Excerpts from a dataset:
____

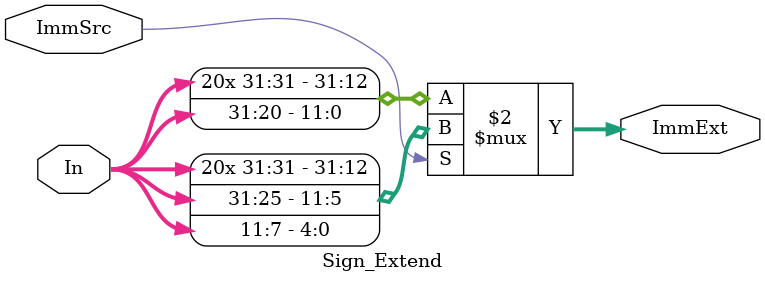
<source format=v>
module Sign_Extend(In, ImmSrc, ImmExt);
    input [31:0] In;
    input ImmSrc;

    output [31:0] ImmExt;

    // Sign extend 12-bit to 32-bit based on the most significant bit
    assign ImmExt = (ImmSrc == 1'b1) ? {{20{In[31]}}, In[31:25], In[11:7]} : 
                                       {{20{In[31]}}, In[31:20]};
    
endmodule
</source>
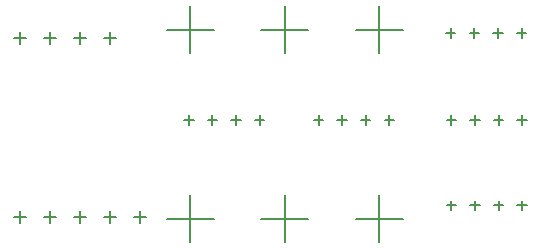
<source format=gbr>
G04*
G04 #@! TF.GenerationSoftware,Altium Limited,Altium Designer,23.0.1 (38)*
G04*
G04 Layer_Color=128*
%FSLAX25Y25*%
%MOIN*%
G70*
G04*
G04 #@! TF.SameCoordinates,CB264EA1-B4AC-40A8-8FC8-DEB541A081C8*
G04*
G04*
G04 #@! TF.FilePolarity,Positive*
G04*
G01*
G75*
%ADD11C,0.00500*%
D11*
X405803Y84000D02*
X408953D01*
X407378Y82425D02*
Y85575D01*
X413677Y84000D02*
X416827D01*
X415252Y82425D02*
Y85575D01*
X421551Y84000D02*
X424701D01*
X423126Y82425D02*
Y85575D01*
X429425Y84000D02*
X432575D01*
X431000Y82425D02*
Y85575D01*
X358992Y111343D02*
X363008D01*
X361000Y109335D02*
Y113350D01*
X368992Y111343D02*
X373008D01*
X371000Y109335D02*
Y113350D01*
X348992Y111343D02*
X353008D01*
X351000Y109335D02*
Y113350D01*
X348992Y51500D02*
X353008D01*
X351000Y49492D02*
Y53508D01*
X388992Y51500D02*
X393008D01*
X391000Y49492D02*
Y53508D01*
X358992Y51500D02*
X363008D01*
X361000Y49492D02*
Y53508D01*
X378992Y51500D02*
X383008D01*
X381000Y49492D02*
Y53508D01*
X368992Y51500D02*
X373008D01*
X371000Y49492D02*
Y53508D01*
X378992Y111343D02*
X383008D01*
X381000Y109335D02*
Y113350D01*
X449051Y84000D02*
X452201D01*
X450626Y82425D02*
Y85575D01*
X456925Y84000D02*
X460075D01*
X458500Y82425D02*
Y85575D01*
X464799Y84000D02*
X467949D01*
X466374Y82425D02*
Y85575D01*
X472673Y84000D02*
X475823D01*
X474248Y82425D02*
Y85575D01*
X516925Y55500D02*
X520075D01*
X518500Y53925D02*
Y57075D01*
X509051Y55500D02*
X512201D01*
X510626Y53925D02*
Y57075D01*
X501177Y55500D02*
X504327D01*
X502752Y53925D02*
Y57075D01*
X493303Y55500D02*
X496453D01*
X494878Y53925D02*
Y57075D01*
X516925Y84000D02*
X520075D01*
X518500Y82425D02*
Y85575D01*
X509051Y84000D02*
X512201D01*
X510626Y82425D02*
Y85575D01*
X501177Y84000D02*
X504327D01*
X502752Y82425D02*
Y85575D01*
X493303Y84000D02*
X496453D01*
X494878Y82425D02*
Y85575D01*
X516736Y113000D02*
X519886D01*
X518311Y111425D02*
Y114575D01*
X508862Y113000D02*
X512012D01*
X510437Y111425D02*
Y114575D01*
X500988Y113000D02*
X504138D01*
X502563Y111425D02*
Y114575D01*
X493114Y113000D02*
X496264D01*
X494689Y111425D02*
Y114575D01*
X431492Y114059D02*
X447240D01*
X439366Y106185D02*
Y121933D01*
X462988Y114059D02*
X478736D01*
X470862Y106185D02*
Y121933D01*
X399996Y114059D02*
X415744D01*
X407870Y106185D02*
Y121933D01*
X399996Y51067D02*
X415744D01*
X407870Y43193D02*
Y58941D01*
X431492Y51067D02*
X447240D01*
X439366Y43193D02*
Y58941D01*
X462988Y51067D02*
X478736D01*
X470862Y43193D02*
Y58941D01*
M02*

</source>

____

## Your task
In the data, count the lines that include the string "ImmExt", then give that number and nothing more.

## Response box
3